I grew up, but never grew much more athletic than any average slow, short white guy. I postponed college to get a job because my Dad had lost his. After a brief move to Georgia, we found ourselves back in Texas and in the metroplex. A 40-something year old marvel of human nature named Nolan Ryan was breaking records and accomplishing feats that those half his age couldn't manage to do. This delighted my Dad to no end as he identified with the work ethic of this quintessential Texan. Now it was my turn and I took my Dad to as many games as possible. From that point on, one common bond we have always had is Texas Rangers baseball.
I eventually married and had sons of my own. Fortunately I married a woman as fanatical about the Rangers as I. She even wore her Ranger red cap earrings at our wedding. This was a highlight of my life. That's the power of the game. I also saw my mother alive for the last time at my son's T-Ball game. That is also the power of the game. I became a teacher and coach at a small high school in the Hill Country. I coach girls primarily, but I have also served as an assistant baseball coach. Interestingly, Dad has seen exactly one volleyball game I have coached in all these years, but has driven 90 miles one way several times to see me coach baseball. That's the power of the game.

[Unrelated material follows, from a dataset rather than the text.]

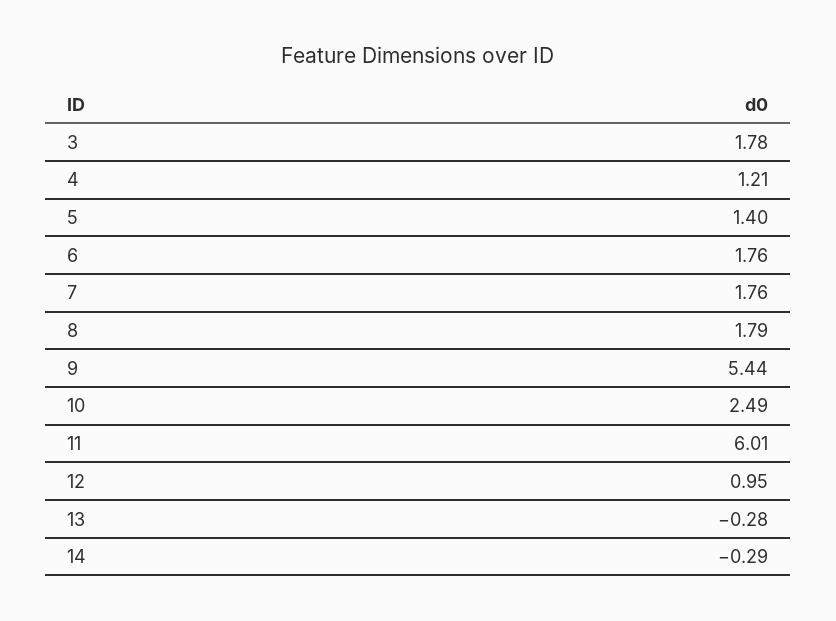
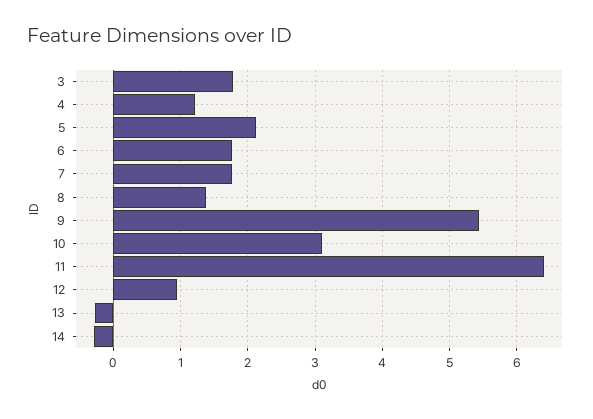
5: 1.4 -> 2.1
8: 1.79 -> 1.4
10: 2.49 -> 3.1
11: 6.01 -> 6.4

The power of the game is why I can't go along with those who want to ban tossing foul balls into the stands. The quest for a foul ball is the quest for a piece of that game--A tangible piece of baseball immortality. Fathers and Sons have gone to baseball games since the game was invented in an effort to place themselves in the seamless tapestry that is baseball. This is what Shannon Stone was doing with his young son. One look at Stone's facebook profile photo instantly gives you insight into that relationship. How many times playing catch? How many games watched on TV together? We may never know. But Shannon Stone took his young son to his first baseball game last night. He secured seats in Left Field--an act we can presume was due to his and his son's affection for the burly All-Star. And in his last moments, not thinking of himself, he reached out to try to secure that piece of immortality to solidify the bond that is the gift of baseball to all fathers and sons. That's the power of the game.
George Strait once spoke of the love of fathers toward their sons as "a love without end." This is never more true than in this tragedy. Even in his last moments, the only concern Shannon Stone had was for the well-being of his son. I pray this young man grows up to understand how much his father loved him. I also pray that this young man does not grow up to blame baseball for taking his father--though it would be understandable. Because the elements that have sustained the game of baseball throughout generations and the special bond between fathers and sons are both based on the same thing--It is indeed a love without end, Amen.